The Wellbeing of Future Generations Act calls for a massive step-change in how we plan and deliver services, whilst technology has fundamentally changed the social environment in which we work. Dyfrig Williams looks at how the Act can support strategic digital thinking in public services.
The Wellbeing of Future Generations Act is a bold piece of legislation that demands that Welsh public services work in a very different way to how we’ve worked in the past. The Act has been a theme of our work over the past couple of years (ranging from public provision of parks to internal audit), and it continues to be for our seminar on Redesigning public services: The strategic importance of digital.

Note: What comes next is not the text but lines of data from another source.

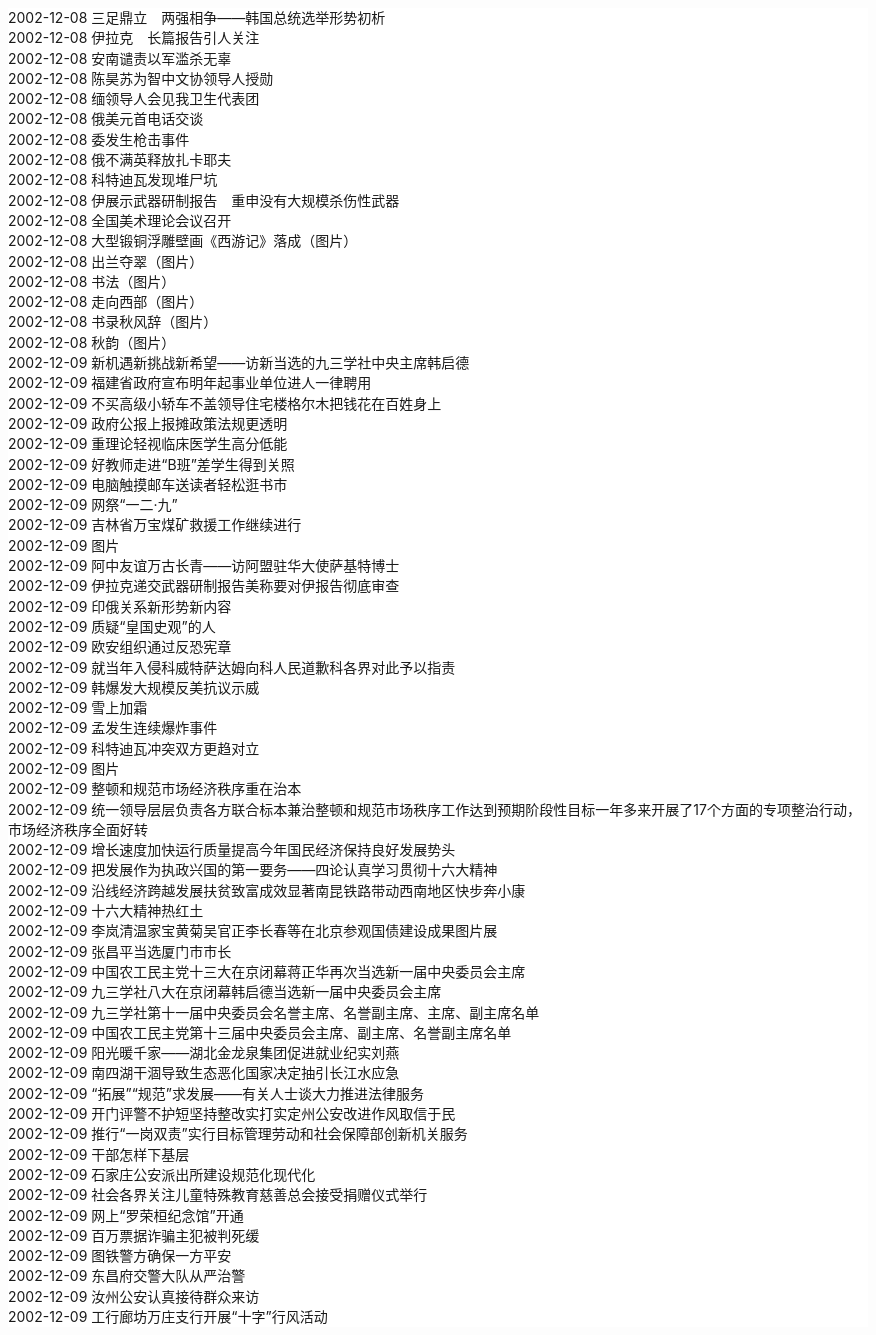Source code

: 2002-12-08 三足鼎立　两强相争——韩国总统选举形势初析  
2002-12-08 伊拉克　长篇报告引人关注  
2002-12-08 安南谴责以军滥杀无辜  
2002-12-08 陈昊苏为智中文协领导人授勋  
2002-12-08 缅领导人会见我卫生代表团  
2002-12-08 俄美元首电话交谈  
2002-12-08 委发生枪击事件  
2002-12-08 俄不满英释放扎卡耶夫  
2002-12-08 科特迪瓦发现堆尸坑  
2002-12-08 伊展示武器研制报告　重申没有大规模杀伤性武器  
2002-12-08 全国美术理论会议召开  
2002-12-08 大型锻铜浮雕壁画《西游记》落成（图片）  
2002-12-08 出兰夺翠（图片）  
2002-12-08 书法（图片）  
2002-12-08 走向西部（图片）  
2002-12-08 书录秋风辞（图片）  
2002-12-08 秋韵（图片）  
2002-12-09 新机遇新挑战新希望——访新当选的九三学社中央主席韩启德  
2002-12-09 福建省政府宣布明年起事业单位进人一律聘用  
2002-12-09 不买高级小轿车不盖领导住宅楼格尔木把钱花在百姓身上  
2002-12-09 政府公报上报摊政策法规更透明  
2002-12-09 重理论轻视临床医学生高分低能  
2002-12-09 好教师走进“B班”差学生得到关照  
2002-12-09 电脑触摸邮车送读者轻松逛书市  
2002-12-09 网祭“一二·九”  
2002-12-09 吉林省万宝煤矿救援工作继续进行  
2002-12-09 图片  
2002-12-09 阿中友谊万古长青——访阿盟驻华大使萨基特博士  
2002-12-09 伊拉克递交武器研制报告美称要对伊报告彻底审查  
2002-12-09 印俄关系新形势新内容  
2002-12-09 质疑“皇国史观”的人  
2002-12-09 欧安组织通过反恐宪章  
2002-12-09 就当年入侵科威特萨达姆向科人民道歉科各界对此予以指责  
2002-12-09 韩爆发大规模反美抗议示威  
2002-12-09 雪上加霜  
2002-12-09 孟发生连续爆炸事件  
2002-12-09 科特迪瓦冲突双方更趋对立  
2002-12-09 图片  
2002-12-09 整顿和规范市场经济秩序重在治本  
2002-12-09 统一领导层层负责各方联合标本兼治整顿和规范市场秩序工作达到预期阶段性目标一年多来开展了17个方面的专项整治行动，市场经济秩序全面好转  
2002-12-09 增长速度加快运行质量提高今年国民经济保持良好发展势头  
2002-12-09 把发展作为执政兴国的第一要务——四论认真学习贯彻十六大精神  
2002-12-09 沿线经济跨越发展扶贫致富成效显著南昆铁路带动西南地区快步奔小康  
2002-12-09 十六大精神热红土  
2002-12-09 李岚清温家宝黄菊吴官正李长春等在北京参观国债建设成果图片展  
2002-12-09 张昌平当选厦门市市长  
2002-12-09 中国农工民主党十三大在京闭幕蒋正华再次当选新一届中央委员会主席  
2002-12-09 九三学社八大在京闭幕韩启德当选新一届中央委员会主席  
2002-12-09 九三学社第十一届中央委员会名誉主席、名誉副主席、主席、副主席名单  
2002-12-09 中国农工民主党第十三届中央委员会主席、副主席、名誉副主席名单  
2002-12-09 阳光暖千家——湖北金龙泉集团促进就业纪实刘燕  
2002-12-09 南四湖干涸导致生态恶化国家决定抽引长江水应急  
2002-12-09 “拓展”“规范”求发展——有关人士谈大力推进法律服务  
2002-12-09 开门评警不护短坚持整改实打实定州公安改进作风取信于民  
2002-12-09 推行“一岗双责”实行目标管理劳动和社会保障部创新机关服务  
2002-12-09 干部怎样下基层  
2002-12-09 石家庄公安派出所建设规范化现代化  
2002-12-09 社会各界关注儿童特殊教育慈善总会接受捐赠仪式举行  
2002-12-09 网上“罗荣桓纪念馆”开通  
2002-12-09 百万票据诈骗主犯被判死缓  
2002-12-09 图铁警方确保一方平安  
2002-12-09 东昌府交警大队从严治警  
2002-12-09 汝州公安认真接待群众来访  
2002-12-09 工行廊坊万庄支行开展“十字”行风活动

I’ve been interested in what digital thinking means for public services since running Participation Cymru’s e-participation courses in my previous job, as it looked at how technology can help to ensure the public have a voice to ensure that resources are targeted effectively.
At this point, I should be clear about what I mean by digital thinking, which is a blogpost in and of itself. Fortunately, Stephen Foreshew-Cain has done just that in this great post, which includes this tweet from Tom Loosemore:
Carl Haggerty (who is running a workshop at the event with Cllr Barry Parsons on involving elected members in a digital approach) has also written a fantastic blogpost where he looks at leadership and moving away from “automating legacy processes rooted in old ways of doing things”.
So just like for the Wellbeing of Future Generations Act, digital service delivery requires a very different mindset to the one that has traditionally been at the root of public services. In the past, many organisations have applied a patriarchal mindset to their work – a sense that as deliverers “we know best” and that the public are grateful recipients. I listened to heartbreaking stories from the Citizens Panel for Social Services in Wales that emphasised how this approach can mean that public services fail to provide the support that people want.
It’s the focus on “user need” that really made me interested in digital delivery. I’ll be honest, I’m not much a fan of the term, but I am a fan of the improved services that the mindset has provided. If you’ve renewed your car tax with the DVLA, you’ll know how a difficult, cumbersome and timely process has been replaced with a streamlined service that meets the need of the person accessing it.
The deficit based terminology still troubles me though. It reduces people, staff and communities who are key to delivering effective services as “users”, and “need” suggests that public services are still the ones with the power and are graciously sharing it. Public services are increasingly relying on people and communities to deliver aspects of services, which shows that we need to consider how this model fits with an asset based approach that focuses on what people can do. It’s worth checking out this video of Cormac Russell explaining the Asset Based Community Development Approach and thinking about how aspects of it might be applied.
There are examples of where public services are thinking about how they adapt to this role. At LocalGovCamp I heard about how Devon County Council are questioning what local government is for, and I also had a fantastic Unmentoring conversation with Kelly Doonan on their enabling mindset for public service improvement.
So what does the Wellbeing of Future Generations Act have to do with any of this?
There are some great resources out there on digital thinking and public service delivery, including the UK Government Digital Service Design Principles. As we’ve been scoping and planning our digital event, it’s struck me how important it is to emphasise that Digital and the Wellbeing of Future Generations Act are not competing priorities, they actually work really well together. Here’s how the Act’s five ways of working mesh with digital thinking:
- Integration and collaboration
How can digital help services to work together? Do we all need to be using wildly different systems? Can we build on the GDS Principle of working openly?
- Long term and preventative approaches
This fits with the GDS principle of doing less – “If we’ve found a way of doing something that works, we should make it reusable and shareable instead of reinventing the wheel every time. This means building platforms and registers others can build upon, providing resources (like APIs) that others can use, and linking to the work of others. We should concentrate on the irreducible core”
The focus on user need that I’ve mentioned in this post – can services be person centred if they don’t involve people?
All of this means that we need to move beyond current models of thinking to consider the opportunities that both digital and the Act allow, and we’re hoping that this event can help attendees to do that. We’d love to have your input either directly at the event or through #WAOdigital. Because by pooling our learning and sharing our approaches to digital, we can really get to grips with how we provide services that are fit for purpose in the twenty first century.